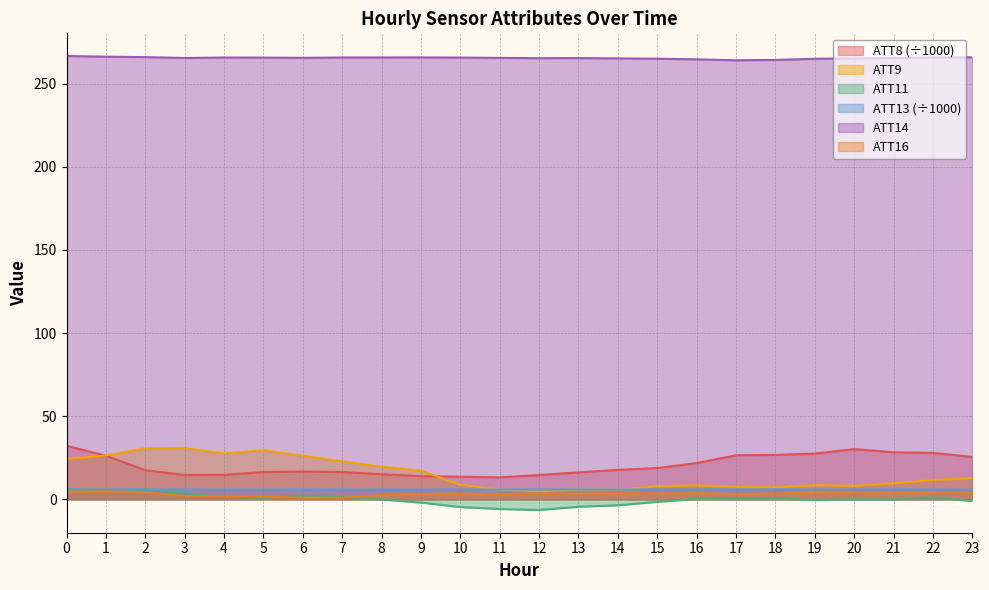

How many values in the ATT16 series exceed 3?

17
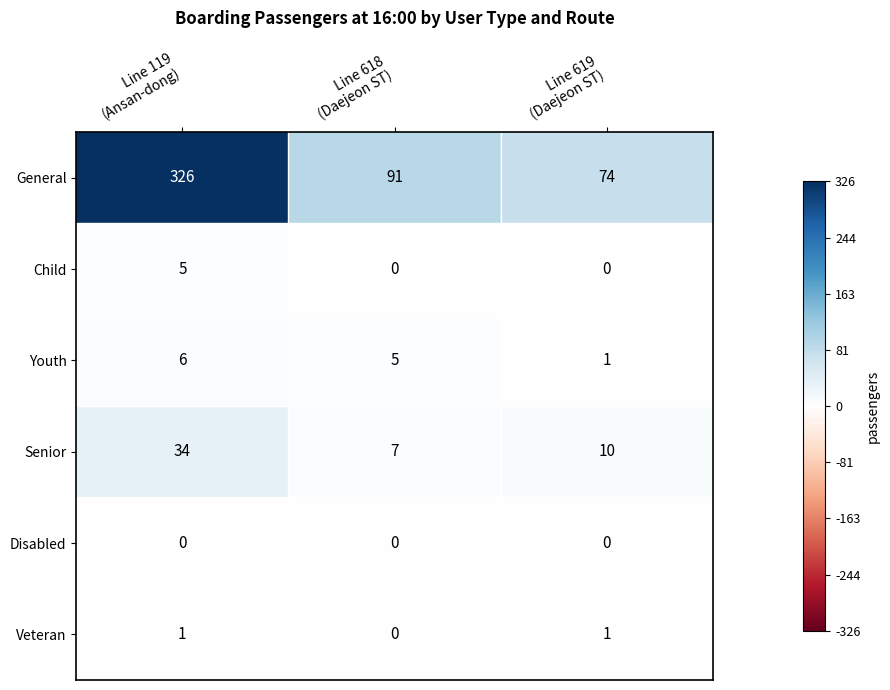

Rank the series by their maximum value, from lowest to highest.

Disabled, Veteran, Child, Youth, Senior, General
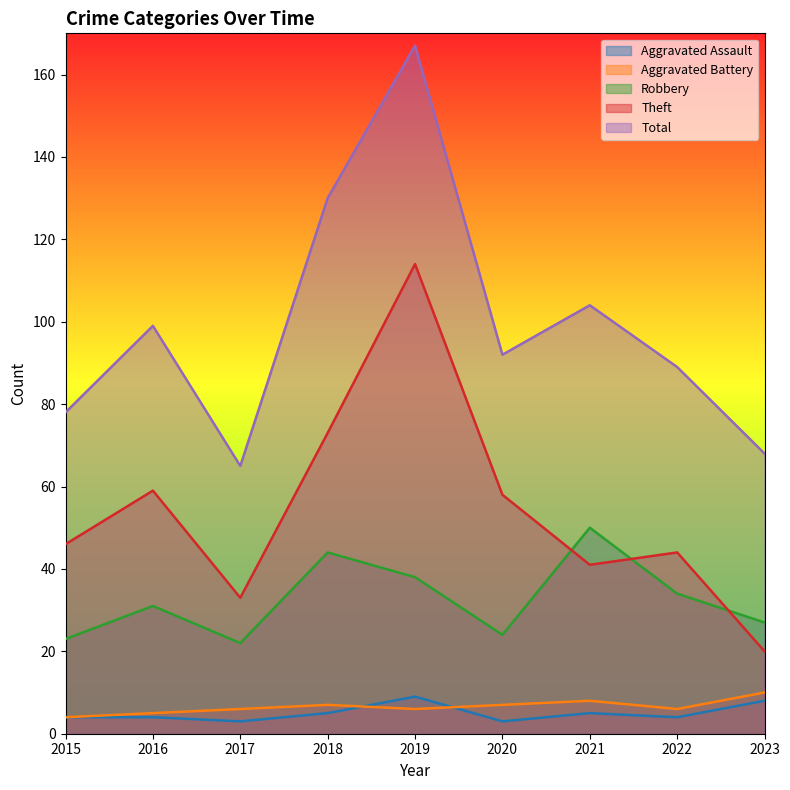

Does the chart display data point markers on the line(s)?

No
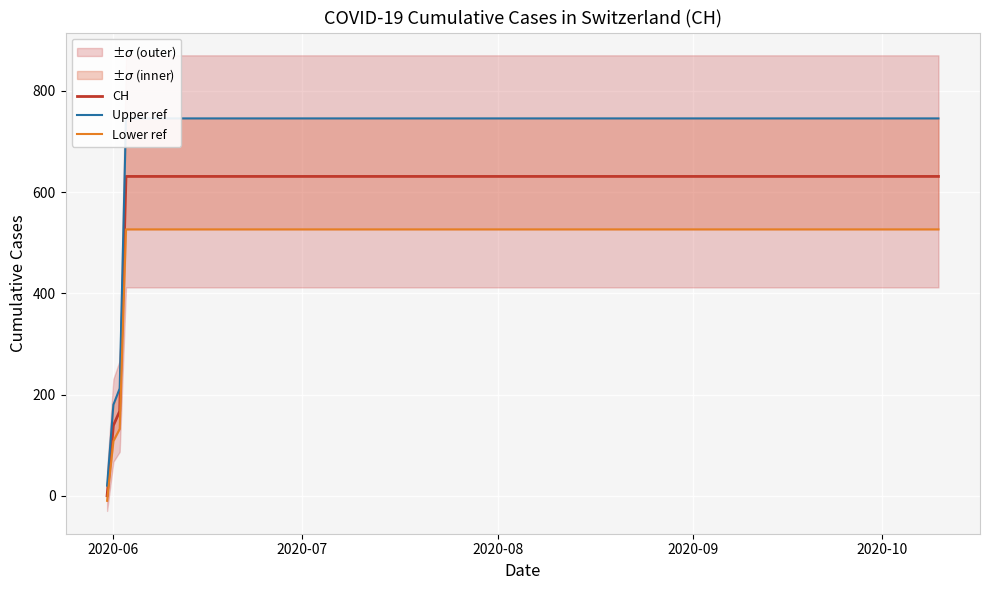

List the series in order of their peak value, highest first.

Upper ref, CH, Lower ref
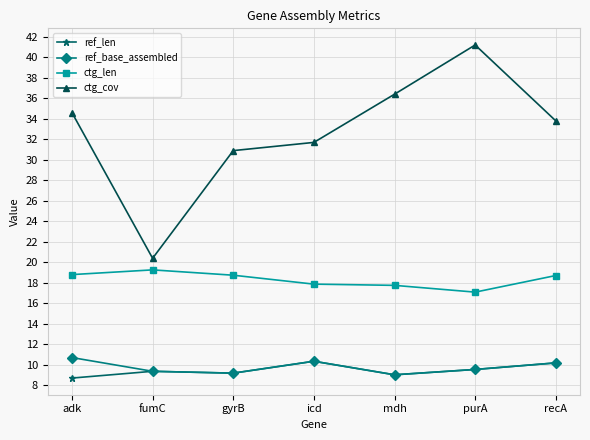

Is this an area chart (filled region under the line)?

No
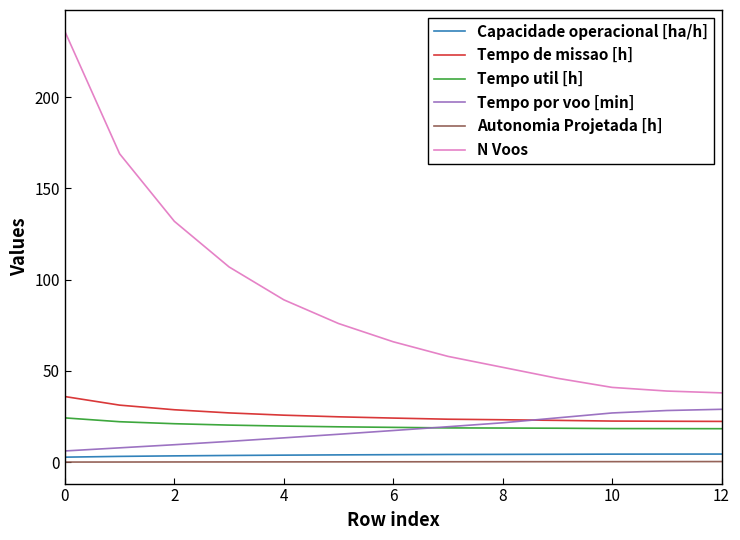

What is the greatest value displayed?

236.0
--
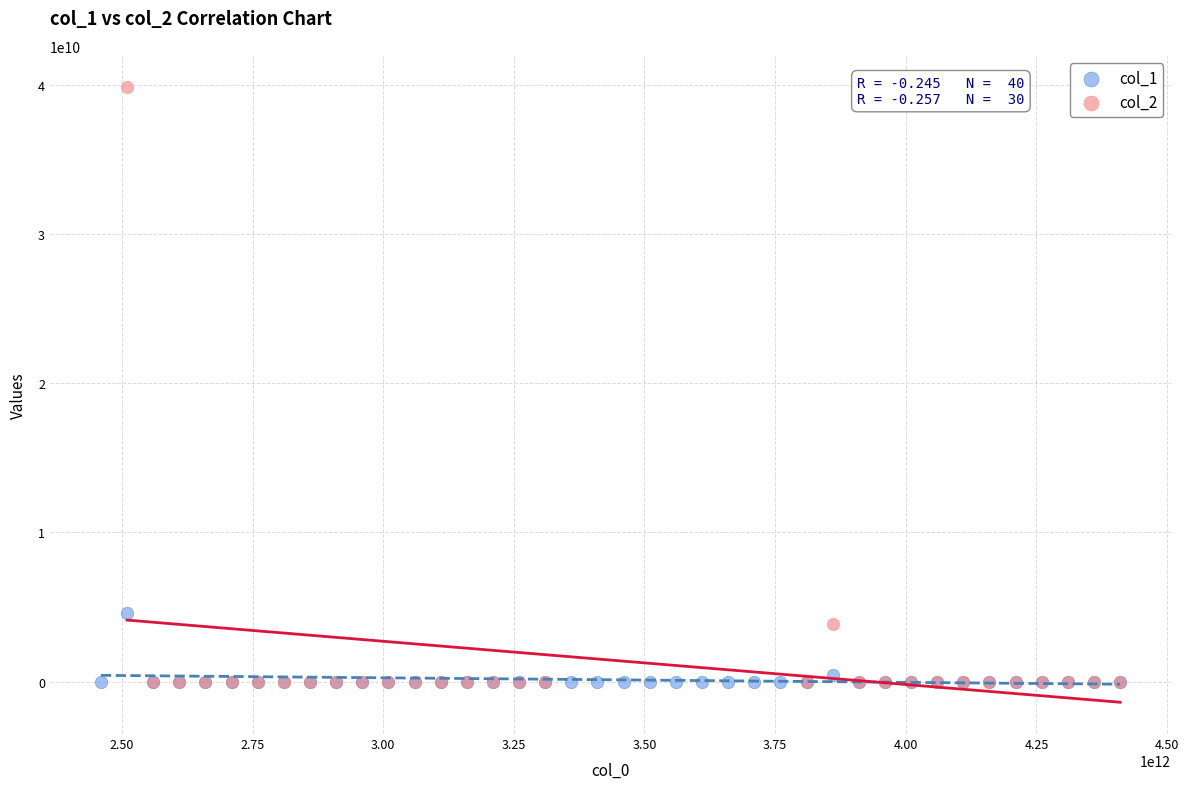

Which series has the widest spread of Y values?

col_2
--
The problem = Copy the items word for word, starting at the line containing "Does the chart" and ending at the line containing "What is the greatest value displayed?", with both of those lines included. Leave out the pictures.

Solution to this task =
Does the chart display data point markers on the line(s)?

No

List the series in order of their peak value, highest first.

Upper ref, CH, Lower ref

Is this an area chart (filled region under the line)?

No

What is the greatest value displayed?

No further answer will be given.